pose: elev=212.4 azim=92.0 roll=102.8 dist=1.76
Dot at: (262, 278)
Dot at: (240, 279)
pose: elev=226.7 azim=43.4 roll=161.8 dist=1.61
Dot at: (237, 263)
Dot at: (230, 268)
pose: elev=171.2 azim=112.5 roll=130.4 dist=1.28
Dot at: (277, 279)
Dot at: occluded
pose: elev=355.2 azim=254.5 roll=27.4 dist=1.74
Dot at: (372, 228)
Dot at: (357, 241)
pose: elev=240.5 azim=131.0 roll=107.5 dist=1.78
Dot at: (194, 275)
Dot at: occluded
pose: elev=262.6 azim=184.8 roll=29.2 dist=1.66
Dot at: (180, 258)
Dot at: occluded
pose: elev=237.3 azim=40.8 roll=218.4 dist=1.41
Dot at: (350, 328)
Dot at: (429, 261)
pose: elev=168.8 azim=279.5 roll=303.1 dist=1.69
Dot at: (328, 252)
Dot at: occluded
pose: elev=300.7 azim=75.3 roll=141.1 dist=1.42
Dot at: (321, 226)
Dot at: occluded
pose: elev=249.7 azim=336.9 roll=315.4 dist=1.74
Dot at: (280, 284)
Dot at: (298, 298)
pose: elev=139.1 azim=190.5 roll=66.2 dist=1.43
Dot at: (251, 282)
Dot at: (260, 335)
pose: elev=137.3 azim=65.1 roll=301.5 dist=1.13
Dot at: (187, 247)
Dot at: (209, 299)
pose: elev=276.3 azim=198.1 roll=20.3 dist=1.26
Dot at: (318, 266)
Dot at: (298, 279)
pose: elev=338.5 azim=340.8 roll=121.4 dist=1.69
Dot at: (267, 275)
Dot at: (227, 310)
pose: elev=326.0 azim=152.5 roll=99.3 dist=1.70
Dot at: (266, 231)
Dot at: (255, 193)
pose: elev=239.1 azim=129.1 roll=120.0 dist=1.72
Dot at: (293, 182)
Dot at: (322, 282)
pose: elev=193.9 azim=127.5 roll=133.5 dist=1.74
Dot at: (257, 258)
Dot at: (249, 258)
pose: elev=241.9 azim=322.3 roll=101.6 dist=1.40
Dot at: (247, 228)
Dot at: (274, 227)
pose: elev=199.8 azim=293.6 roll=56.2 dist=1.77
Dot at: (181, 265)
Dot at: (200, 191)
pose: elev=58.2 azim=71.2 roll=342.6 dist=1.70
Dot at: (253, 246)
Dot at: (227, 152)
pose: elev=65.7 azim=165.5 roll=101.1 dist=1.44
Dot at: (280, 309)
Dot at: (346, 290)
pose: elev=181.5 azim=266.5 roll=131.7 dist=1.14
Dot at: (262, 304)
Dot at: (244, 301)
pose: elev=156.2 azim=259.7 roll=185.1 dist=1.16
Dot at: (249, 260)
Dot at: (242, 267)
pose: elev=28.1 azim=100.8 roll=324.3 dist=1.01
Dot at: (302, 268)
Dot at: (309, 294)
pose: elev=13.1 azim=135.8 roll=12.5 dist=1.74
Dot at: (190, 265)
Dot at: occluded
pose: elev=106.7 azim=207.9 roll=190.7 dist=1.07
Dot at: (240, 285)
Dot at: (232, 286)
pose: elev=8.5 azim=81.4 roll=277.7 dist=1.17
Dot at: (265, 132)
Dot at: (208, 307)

• • • • • • •

→ **Task prompt**
Switch every "dist" in the data above to "distance" and leave everything else unchanged.

→ **Solution to the exercise**
pose: elev=212.4 azim=92.0 roll=102.8 distance=1.76
Dot at: (262, 278)
Dot at: (240, 279)
pose: elev=226.7 azim=43.4 roll=161.8 distance=1.61
Dot at: (237, 263)
Dot at: (230, 268)
pose: elev=171.2 azim=112.5 roll=130.4 distance=1.28
Dot at: (277, 279)
Dot at: occluded
pose: elev=355.2 azim=254.5 roll=27.4 distance=1.74
Dot at: (372, 228)
Dot at: (357, 241)
pose: elev=240.5 azim=131.0 roll=107.5 distance=1.78
Dot at: (194, 275)
Dot at: occluded
pose: elev=262.6 azim=184.8 roll=29.2 distance=1.66
Dot at: (180, 258)
Dot at: occluded
pose: elev=237.3 azim=40.8 roll=218.4 distance=1.41
Dot at: (350, 328)
Dot at: (429, 261)
pose: elev=168.8 azim=279.5 roll=303.1 distance=1.69
Dot at: (328, 252)
Dot at: occluded
pose: elev=300.7 azim=75.3 roll=141.1 distance=1.42
Dot at: (321, 226)
Dot at: occluded
pose: elev=249.7 azim=336.9 roll=315.4 distance=1.74
Dot at: (280, 284)
Dot at: (298, 298)
pose: elev=139.1 azim=190.5 roll=66.2 distance=1.43
Dot at: (251, 282)
Dot at: (260, 335)
pose: elev=137.3 azim=65.1 roll=301.5 distance=1.13
Dot at: (187, 247)
Dot at: (209, 299)
pose: elev=276.3 azim=198.1 roll=20.3 distance=1.26
Dot at: (318, 266)
Dot at: (298, 279)
pose: elev=338.5 azim=340.8 roll=121.4 distance=1.69
Dot at: (267, 275)
Dot at: (227, 310)
pose: elev=326.0 azim=152.5 roll=99.3 distance=1.70
Dot at: (266, 231)
Dot at: (255, 193)
pose: elev=239.1 azim=129.1 roll=120.0 distance=1.72
Dot at: (293, 182)
Dot at: (322, 282)
pose: elev=193.9 azim=127.5 roll=133.5 distance=1.74
Dot at: (257, 258)
Dot at: (249, 258)
pose: elev=241.9 azim=322.3 roll=101.6 distance=1.40
Dot at: (247, 228)
Dot at: (274, 227)
pose: elev=199.8 azim=293.6 roll=56.2 distance=1.77
Dot at: (181, 265)
Dot at: (200, 191)
pose: elev=58.2 azim=71.2 roll=342.6 distance=1.70
Dot at: (253, 246)
Dot at: (227, 152)
pose: elev=65.7 azim=165.5 roll=101.1 distance=1.44
Dot at: (280, 309)
Dot at: (346, 290)
pose: elev=181.5 azim=266.5 roll=131.7 distance=1.14
Dot at: (262, 304)
Dot at: (244, 301)
pose: elev=156.2 azim=259.7 roll=185.1 distance=1.16
Dot at: (249, 260)
Dot at: (242, 267)
pose: elev=28.1 azim=100.8 roll=324.3 distance=1.01
Dot at: (302, 268)
Dot at: (309, 294)
pose: elev=13.1 azim=135.8 roll=12.5 distance=1.74
Dot at: (190, 265)
Dot at: occluded
pose: elev=106.7 azim=207.9 roll=190.7 distance=1.07
Dot at: (240, 285)
Dot at: (232, 286)
pose: elev=8.5 azim=81.4 roll=277.7 distance=1.17
Dot at: (265, 132)
Dot at: (208, 307)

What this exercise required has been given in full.